Problem statement:
Only lines containing the string "streamnative" belong in the answer; copy all of them from the entries.

Entries provided:
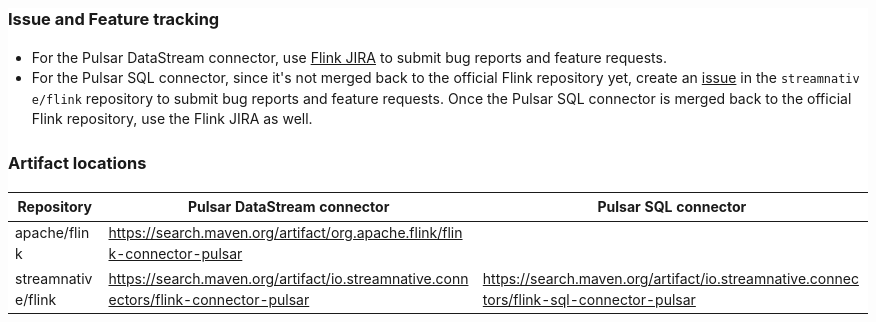 ### Issue and Feature tracking

- For the Pulsar DataStream connector, use [Flink JIRA](https://issues.apache.org/jira/projects/FLINK/issues) to submit bug reports and feature requests.
- For the Pulsar SQL connector, since it's not merged back to the official Flink repository yet, create an [issue](https://github.com/streamnative/flink/issues) in the `streamnative/flink` repository to submit bug reports and feature requests. Once the Pulsar SQL connector is merged back to the official Flink repository, use the Flink JIRA as well.

### Artifact locations

| Repository           | Pulsar DataStream connector                                                         | Pulsar SQL connector                                                                    |
|----------------------|-------------------------------------------------------------------------------------|-----------------------------------------------------------------------------------------|
| apache/flink         | https://search.maven.org/artifact/org.apache.flink/flink-connector-pulsar           |                                                                                         |
| streamnative/flink   | https://search.maven.org/artifact/io.streamnative.connectors/flink-connector-pulsar | https://search.maven.org/artifact/io.streamnative.connectors/flink-sql-connector-pulsar |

Task answer:
- For the Pulsar SQL connector, since it's not merged back to the official Flink repository yet, create an [issue](https://github.com/streamnative/flink/issues) in the `streamnative/flink` repository to submit bug reports and feature requests. Once the Pulsar SQL connector is merged back to the official Flink repository, use the Flink JIRA as well.
| streamnative/flink   | https://search.maven.org/artifact/io.streamnative.connectors/flink-connector-pulsar | https://search.maven.org/artifact/io.streamnative.connectors/flink-sql-connector-pulsar |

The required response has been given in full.